▶ TEXT SECTION:
While it was expected that the stock share values would improve, the magnitude of the jump was a surprise, according to the report from Akin Gump Strauss Hauer & Feld, which was contracted by Kodak to conduct the internal review of the circumstances with the options awards.
“… No one anticipated the massive price increase that occurred in the wake of the DFC announcement,” the report states. “Indeed, on its face, the dramatic increase in Kodak’s stock price is startling when one considers that it was based on news that Kodak had signed a non-binding Letter of Interest to apply for a potential loan.”
For its six-week investigation, Akin Gump Strauss Hauer & Feld said that it reviewed documents and over 66,000 electronic communications and conducted 44 interviews of Kodak personnel. The report found that:
• June stock purchases of nearly 50,000 shares by Continenza began while the government loan was in very uncertain stages and followed a traditional path. The same held true for Kodak Director Philippe Katz, who also benefited from the stock surge, the report states. The company’s general counsel pre-cleared the activity.
• Stock options grants in July to Continenza and others were also in line with the company’s traditional operations and had been discussed “well in advance of the start of the DFC loan application process and were awarded for legitimate business purposes unrelated to the DFC announcement.”

▶ DATA LINES:
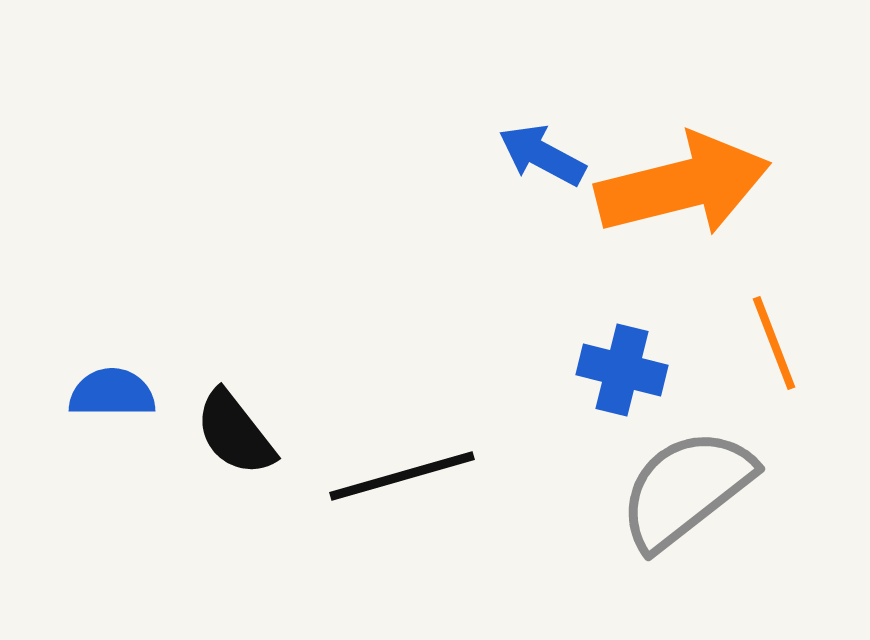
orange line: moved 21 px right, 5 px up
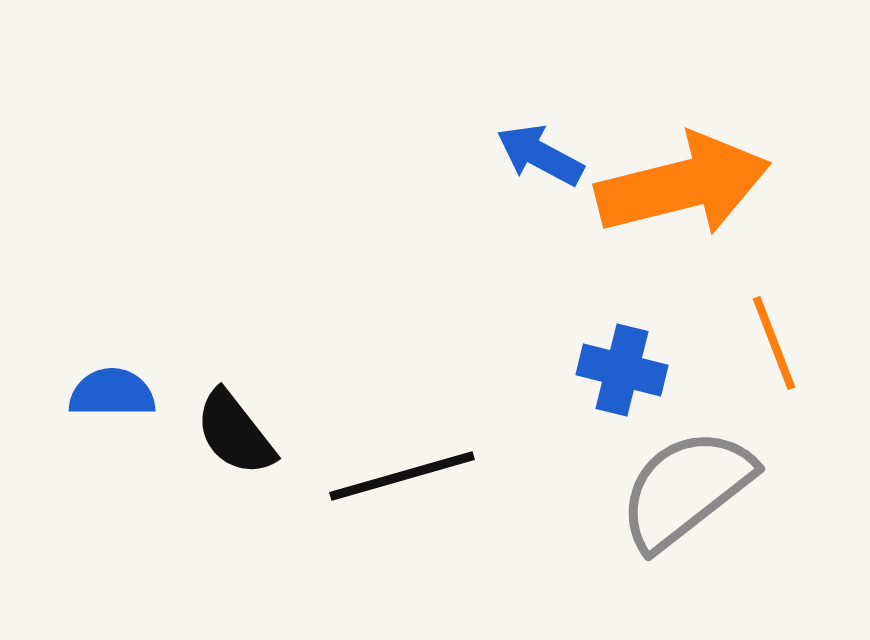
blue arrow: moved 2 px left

▶ AIM OF THE EXERCISE:
Please extend the text on the internal review of Kodak's stock purchases and options grants, starting after its last sentence. The data has no connection to the text about the Kodak stock review.

▶ TASK RESPONSE:
• While the awards were not illegitimate, there were shortcomings in the processes and the general counsel should have been more attuned to the possible “optics” problems. The company’s legal department is overburdened and working with outdated policies, the report said.
The report recommends updated policies and strengthened internal legal oversight.
“Kodak is committed to the highest levels of governance and transparency, and it is clear from the review’s findings that we need to take action to strengthen our practices, policies, and procedures,” Continenza said in a statement. “Expeditiously implementing these recommended measures will be critical as we continue to execute on our long-term strategy and transform our business for the future.”
The internal review may not be the end of the issue for Kodak. There have been Congressional calls for investigations into the trading. Also, The Wall Street Journal has reported that the Securities and Exchange Commission is investigating the stock purchases and awards.